ROANOKE TIMES Copyright (c) 1996, Roanoke Times DATE: Monday, December 16, 1996 TAG: 9612160148 SECTION: NATIONAL/INTERNATIONAL PAGE: A-4 EDITION: METRO DATELINE: ASSOCIATED PRESS SOURCE: SINGAPORE
EXPERTS PREDICT that Asian countries will have severe water problems by 2025. In the next 50 years, some say water - not oil - will be the resource fought over.
Floods killed hundreds of people in China this year and heavy rains spread havoc in Cambodia, Indonesia, Thailand and elsewhere. But despite such deluges, much of the booming region is running short of water.
Long an abundant resource in much of Asia, water supplies are being drawn down by increased use from expanding industrial production, rising living standards and growing populations.
Experts have been warning for several years that Asians must reduce consumption and curb wastage or face economic and social disruption.
``Water tables are falling, rivers are drying up and competition for dwindling supplies is increasing,'' Sandra Postel, a water expert for the Worldwatch Institute in Washington, said in a recent report.
A World Bank study said water supplies in China ``already are being siphoned away from farmlands surrounding Beijing in order to meet rising urban and industrial demands. With some 300 Chinese cities now short of water, this shift is bound to become more pronounced.''
The International Rice Research Institute, based in Los Banos, Philippines, warned last year that competition for water between agriculture and industry could lead to social unrest.
``Projections suggest that most Asian countries will have severe water problems by the year 2025,'' the institute said in a report.
The proliferation of wells could dry up underground water sources in Bangladesh, India and Pakistan, it added.
``I suspect that in the next 50 years, we will see a shift from oil to water as the cause of great conflicts between nations and peoples,'' said Wally N'Dow, secretary-general of the U.N. Conference on Human Settlements held last June in Istanbul, Turkey.
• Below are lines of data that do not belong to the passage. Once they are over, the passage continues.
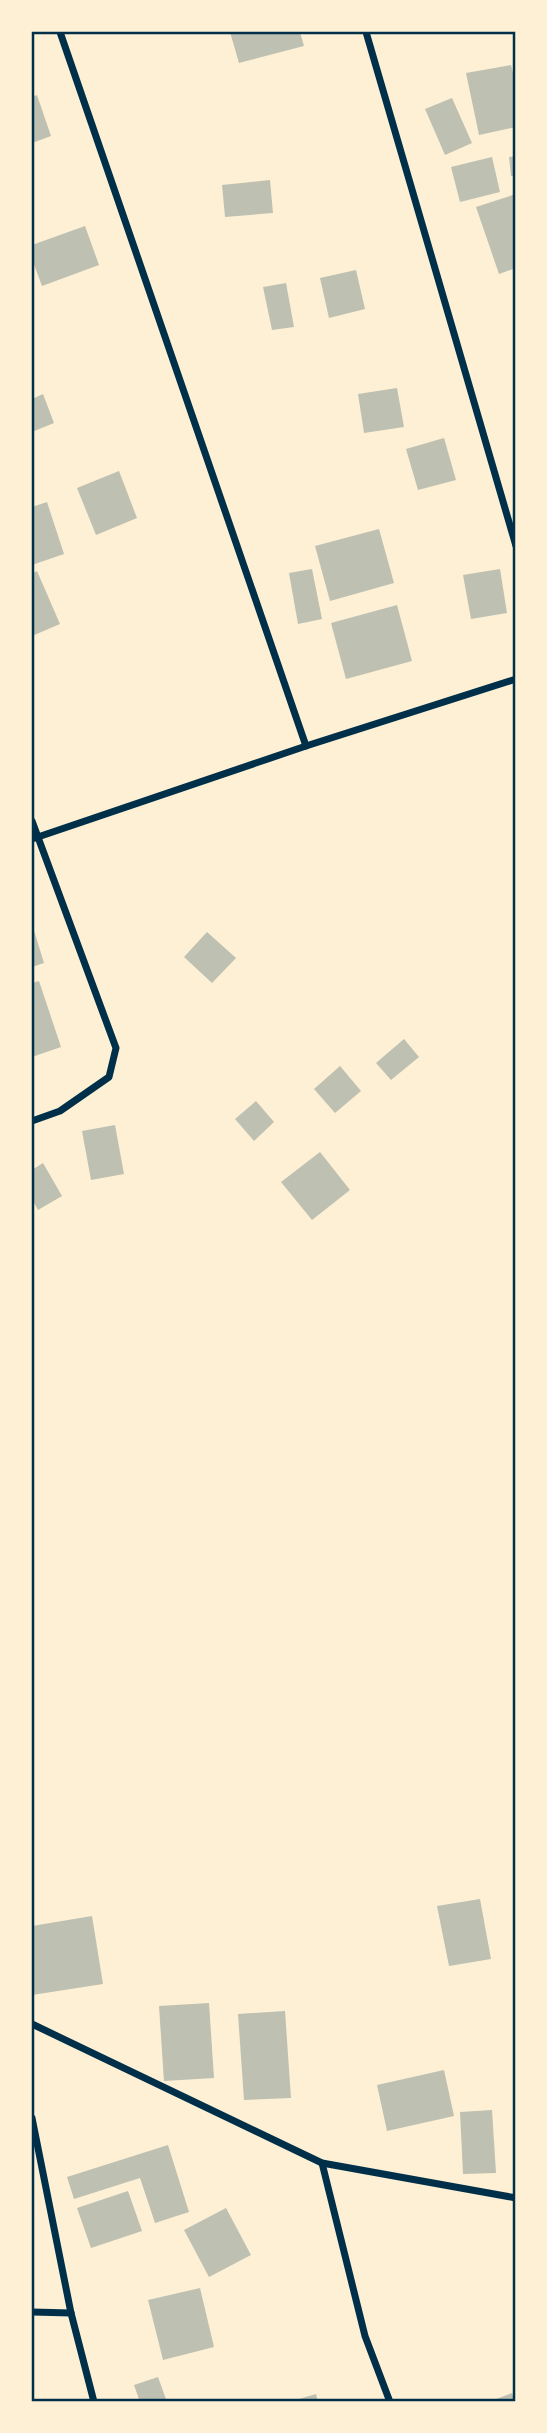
<svg xmlns="http://www.w3.org/2000/svg" width="547" height="2433" viewBox="0 0 547 2433" font-family="Quicksand,sans-serif">
<style>
.building{fill:#bec0b2}
.lines{fill:none;stroke-linecap:round;stroke-linejoin:round}
.minor{stroke:#003049;stroke-width:7}
.neatline{fill:none;stroke:#003049;stroke-width:2.5}
</style>
<rect width="100%" height="100%" fill="#fdf0d5"/>
<g class="building">
<path d="M230 32H300L304 46 239 63Z"/>
<path d="M511 65 516 85V127L479 135 466 73Z"/>
<path d="M37 95 51 136 32 143V97Z"/>
<path d="M452 98 472 143 445 155 425 109Z"/>
<path d="M516 156V176H511L509 157Z"/>
<path d="M492 157 500 192 460 202 451 167Z"/>
<path d="M270 180 273 213 225 217 222 185Z"/>
<path d="M516 194V268L499 274 476 207Z"/>
<path d="M85 226 99 265 42 286 32 259V245Z"/>
<path d="M356 270 365 309 329 318 320 278Z"/>
<path d="M286 283 294 327 272 330 263 287Z"/>
<path d="M397 388 404 427 364 433 358 394Z"/>
<path d="M43 394 54 423 32 432V399Z"/>
<path d="M444 438 456 480 418 490 406 449Z"/>
<path d="M119 471 137 518 96 535 77 488Z"/>
<path d="M47 502 64 554 32 565V507Z"/>
<path d="M379 529 394 583 330 601 315 546Z"/>
<path d="M312 569 322 619 298 624 289 573Z"/>
<path d="M500 569 507 613 471 619 463 575Z"/>
<path d="M37 571 60 624 32 636V574Z"/>
<path d="M397 605 412 661 346 679 331 623Z"/>
<path d="M32 924 44 963 32 967Z"/>
<path d="M207 932 236 958 212 983 184 957Z"/>
<path d="M39 981 61 1047 32 1057V983Z"/>
<path d="M404 1039 419 1057 391 1080 376 1063Z"/>
<path d="M340 1066 361 1091 335 1113 314 1089Z"/>
<path d="M256 1101 274 1122 254 1141 235 1119Z"/>
<path d="M115 1125 124 1174 91 1180 82 1131Z"/>
<path d="M320 1152 350 1190 312 1220 281 1182Z"/>
<path d="M43 1163 62 1196 38 1210 32 1199V1170Z"/>
<path d="M480 1899 491 1959 449 1966 437 1906Z"/>
<path d="M92 1916 103 1984 32 1995V1926Z"/>
<path d="M209 2003 214 2078 164 2081 159 2006Z"/>
<path d="M285 2011 291 2098 244 2100 238 2014Z"/>
<path d="M444 2070 454 2116 387 2131 377 2085Z"/>
<path d="M492 2110 496 2173 463 2174 460 2112Z"/>
<path d="M168 2145 189 2212 155 2223 140 2178 74 2199 67 2177Z"/>
<path d="M128 2191 142 2231 91 2248 77 2208Z"/>
<path d="M226 2208 251 2255 209 2277 184 2230Z"/>
<path d="M200 2288 214 2347 163 2360 148 2300Z"/>
<path d="M158 2377 167 2402H140L134 2385Z"/>
<path d="M512 2393 515 2402H491V2401Z"/>
<path d="M316 2394 318 2402H292V2401Z"/>
</g>
<g class="lines">
<g class="minor">
<path d="M60 32 306 746"/>
<path d="M366 32 516 546"/>
<path d="M32 821 116 1048 109 1077 60 1111 32 1121"/>
<path d="M32 839 306 746 516 679"/>
<path d="M32 2024 322 2163 516 2198"/>
<path d="M32 2118 71 2313 94 2402"/>
<path d="M322 2163 365 2336 390 2402"/>
<path d="M32 2312 71 2313"/>
</g>
</g>
<rect width="547" height="2433" fill="none" stroke="#fdf0d5" stroke-width="66"/>
<rect x="33" y="33" width="481" height="2367" class="neatline"/>
</svg>
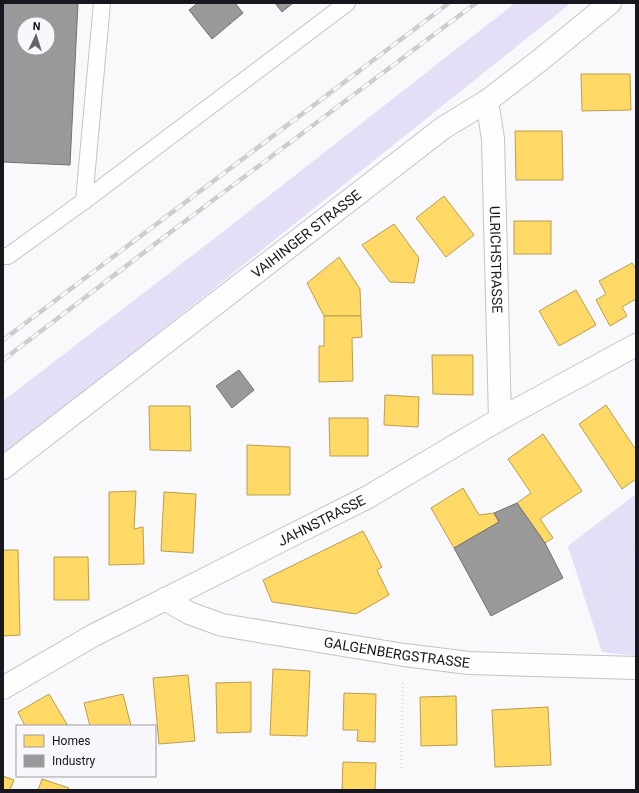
<svg xmlns="http://www.w3.org/2000/svg" width="639" height="793" viewBox="0 0 639 793" font-family="Roboto,sans-serif">
  <style>
    .green { fill: #e4dff6 }
    .homes { fill: #ffd966; stroke: #ba9e50 }
    .industry { fill: #999; stroke: #727274; fill-rule: evenodd }
    .lines { fill: none; stroke-linecap: round; stroke-linejoin: round }
    .service-casing { stroke: #c4c3c8; stroke-width: 18 }
    .minor-casing { stroke: #c4c3c8; stroke-width: 24 }
    .path { stroke: #e0e0e2; stroke-width: 2.5; stroke-dasharray: 1 3; stroke-linecap: butt }
    .service { stroke: #fefefe; stroke-width: 16 }
    .minor { stroke: #fefefe; stroke-width: 22 }
    .rail-casing { stroke: #cdcdcd; stroke-width: 4.5 }
    .rail { stroke: #f8f7fc; stroke-width: 3; stroke-dasharray: 9; stroke-linecap: butt }
    .labels { text-anchor: middle; stroke-width: 4; stroke-linejoin: round; paint-order: stroke }
    .street-label { font-size: 14px; fill: #18161e; stroke: #f8f7fc }
  </style>
  <rect width="100%" height="100%" fill="#f9f8fb"/>
  <g class="green">
    <path d="M515,3H571L38,429L3,455V401L215,238Z"/>
    <path d="M636,494V656L602,652L568,546Z"/>
  </g>
  <g class="homes">
    <path d="M581,74H630L631,110L582,111Z"/>
    <path d="M515,131H562L563,180H516Z"/>
    <path d="M444,196L474,235L446,257L416,218Z"/>
    <rect x="514" y="221" width="37" height="33"/>
    <path d="M394,224L419,258L414,283L390,282L362,245Z"/>
    <path d="M339,257L360,289L361,316H324L307,283Z"/>
    <path d="M632,263L636,269V299L622,307L627,316L610,326L596,300L606,294L599,281Z"/>
    <path d="M576,290L596,325L559,346L539,311Z"/>
    <path d="M324,316H361L362,337L352,338L353,381L319,382V346H324Z"/>
    <path d="M432,355H473V395L433,394Z"/>
    <path d="M385,395L419,397L418,427L384,425Z"/>
    <path d="M606,405L636,450V479L622,489L579,424Z"/>
    <path d="M149,406H190L191,451L150,450Z"/>
    <path d="M329,418H368V456H330Z"/>
    <path d="M543,434L582,491L540,519L553,538L545,543L517,503L531,493L508,459Z"/>
    <path d="M247,445L290,447V495H247Z"/>
    <path d="M463,488L479,515L494,513L499,522L454,548L431,508Z"/>
    <path d="M136,491L134,529L143,527L144,564L109,565V492Z"/>
    <path d="M164,492L196,494L193,553L161,551Z"/>
    <path d="M363,531L382,567L377,570L389,595L356,614L272,602L263,580Z"/>
    <path d="M3,550H18L20,635L3,636Z"/>
    <path d="M54,557H88L89,600H54Z"/>
    <path d="M273,669L310,671L307,736L270,735Z"/>
    <path d="M188,675L195,741L159,744L153,678Z"/>
    <path d="M251,682V732L217,733L216,683Z"/>
    <path d="M344,693L376,694L375,742L357,741L358,730H343Z"/>
    <path d="M49,694L68,726H25L18,712Z"/>
    <path d="M123,694L131,726H90L84,703Z"/>
    <path d="M456,696L457,745L421,746L420,697Z"/>
    <path d="M548,707L551,765L495,767L492,710Z"/>
    <path d="M343,762L376,763L375,790H342Z"/>
    <path d="M3,776L14,780L10,790H3Z"/>
    <path d="M42,779L69,788L68,790H38Z"/>
  </g>
  <g class="industry">
    <path d="M3,3H78L70,165L3,162ZM24,24H48V48H24Z"/>
    <path d="M198,3H235L243,13L212,39L189,10Z"/>
    <path d="M275,3H293L282,12Z"/>
    <path d="M239,370L254,390L232,408L216,386Z"/>
    <path d="M517,503L545,543L563,578L491,616L454,548L499,522L494,513Z"/>
  </g>
  <g class="lines">
    <g class="service-casing">
      <g id="service">
        <path d="M102,3L84,201L347,3"/>
        <path d="M3,256H8L84,201"/>
      </g>
    </g>
    <g class="minor-casing">
      <g id="minor">
        <path id="s1" d="M487,101L493,139L500,419"/>
        <path id="s2" d="M3,468L443,128L487,101L539,61L610,3"/>
        <path id="s3" d="M165,599L189,613L222,625L404,655L469,663L636,668"/>
        <path id="s4" d="M3,688L94,635L368,497L500,419L636,345"/>
      </g>
    </g>
    <g class="path">
      <path d="M632,642L609,627L604,611L606,594L636,541"/>
      <path d="M401,768L403,680"/>
    </g>
    <use href="#service" class="service"/>
    <use href="#minor" class="minor"/>
    <g class="rail-casing">
      <g id="rail">
        <path d="M3,340L449,3"/>
        <path d="M3,360L172,231L476,3"/>
      </g>
    </g>
    <use href="#rail" class="rail"/>
  </g>
  <g class="labels">
    <g class="street-label">
      <text dy="5" stroke="none"><textPath href="#s2" startOffset="383">VAIHINGER STRASSE</textPath></text>
      <text dy="5" stroke="none"><textPath href="#s1" startOffset="159">ULRICHSTRASSE</textPath></text>
      <text dy="5" stroke="none"><textPath href="#s4" startOffset="360">JAHNSTRASSE</textPath></text>
      <text dy="5" stroke="none"><textPath href="#s3" startOffset="240">GALGENBERGSTRASSE</textPath></text>
    </g>
  </g>
  <rect width="639" height="793" fill="none" stroke="#18161e" stroke-width="8"/>
  <rect x="16" y="725" width="140" height="52" fill="#f8f7fc" stroke="#9e9da3"/>
  <rect x="24" y="735" width="20" height="12" fill="#ffd966" stroke="#9e9da3"/>
  <text x="52" y="745" font-size="12" fill="#18161e">Homes</text>
  <rect x="24" y="755" width="20" height="12" fill="#999999" stroke="#9e9da3"/>
  <text x="52" y="765" font-size="12" fill="#18161e">Industry</text>
  <g transform="translate(36 36) rotate(4)"><circle r="19" fill="#f8f7fc" stroke="#9e9da3"/>
  <path d="M0-3L7 15L0 10L-7 15Z" fill="#67656b"/>
  <text y="-6" font-size="11" font-weight="bold" text-anchor="middle" fill="#18161e">N</text>
  </g>
</svg>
``There is a tremendous economic and human cost involved due to inadequate supplies of water.''
Studies estimate about 60 percent of drinking water supplies in Third World cities are lost, either by illegal taps into the systems or leakage through rusted pipes, N'Dow said.
That compares with an average of 12 percent waste in the water systems of Britain and the United States, according to a U.N. survey.
Throughout the developing world, an estimated 20 percent of urban families buy water from vendors because they have no access to municipal systems.
For the 10 million residents of Jakarta, Indonesia' biggest city, access to the municipal supply is a mixed blessing.
The water utility, Perusahaan Air Minum, says it is able to supply only 50 percent of Jakarta's total needs. And it guarantees only that the water won't be murky; it doesn't promise it is safe to drink. Tourists are advised to drink only purified bottled water.
Research by the Japanese International Cooperation Agency found that 73 percent of shallow wells in North Jakarta are contaminated by human waste and ammonia. About 13 percent contain heavy metals, including mercury.
World Bank experts warn that with growing congestion and pollution in Indonesia's main cities, ``it will be increasingly difficult for Indonesia to compete for foreign investment.''
The bank said heavy reliance on underground water to serve industrial and domestic needs in Indonesia's big cities could not continue indefinitely.